> Prompt
Transcribe the listing below in full, exactly, with no images.

> Raw data
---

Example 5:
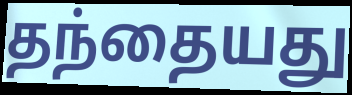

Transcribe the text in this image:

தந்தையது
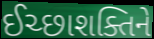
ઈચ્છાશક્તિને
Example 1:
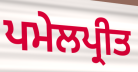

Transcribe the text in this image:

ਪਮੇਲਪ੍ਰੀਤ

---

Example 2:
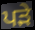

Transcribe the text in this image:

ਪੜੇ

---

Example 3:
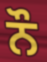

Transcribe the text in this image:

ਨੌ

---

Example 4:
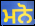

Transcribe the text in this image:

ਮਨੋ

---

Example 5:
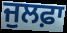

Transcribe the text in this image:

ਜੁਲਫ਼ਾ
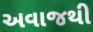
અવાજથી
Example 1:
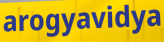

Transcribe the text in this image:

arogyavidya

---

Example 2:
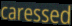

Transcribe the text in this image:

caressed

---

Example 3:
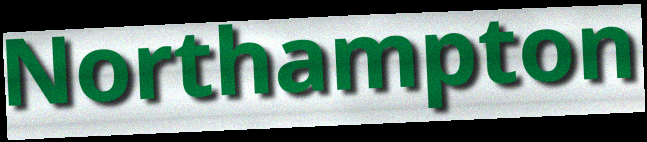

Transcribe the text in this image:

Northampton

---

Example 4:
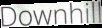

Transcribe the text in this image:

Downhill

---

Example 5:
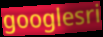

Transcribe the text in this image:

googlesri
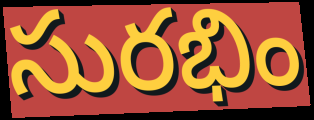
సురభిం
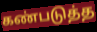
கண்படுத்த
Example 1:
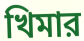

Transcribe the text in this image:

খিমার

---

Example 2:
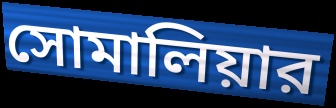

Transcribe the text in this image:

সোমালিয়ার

> Output for this exercise
---

Example 5:

Transcribe the text in this image:

தந்தையது
ઈચ્છાશક્તિને
Example 1:

Transcribe the text in this image:

ਪਮੇਲਪ੍ਰੀਤ

---

Example 2:

Transcribe the text in this image:

ਪੜੇ

---

Example 3:

Transcribe the text in this image:

ਨੌ

---

Example 4:

Transcribe the text in this image:

ਮਨੋ

---

Example 5:

Transcribe the text in this image:

ਜੁਲਫ਼ਾ
અવાજથી
Example 1:

Transcribe the text in this image:

arogyavidya

---

Example 2:

Transcribe the text in this image:

caressed

---

Example 3:

Transcribe the text in this image:

Northampton

---

Example 4:

Transcribe the text in this image:

Downhill

---

Example 5:

Transcribe the text in this image:

googlesri
సురభిం
கண்படுத்த
Example 1:

Transcribe the text in this image:

খিমার

---

Example 2:

Transcribe the text in this image:

সোমালিয়ার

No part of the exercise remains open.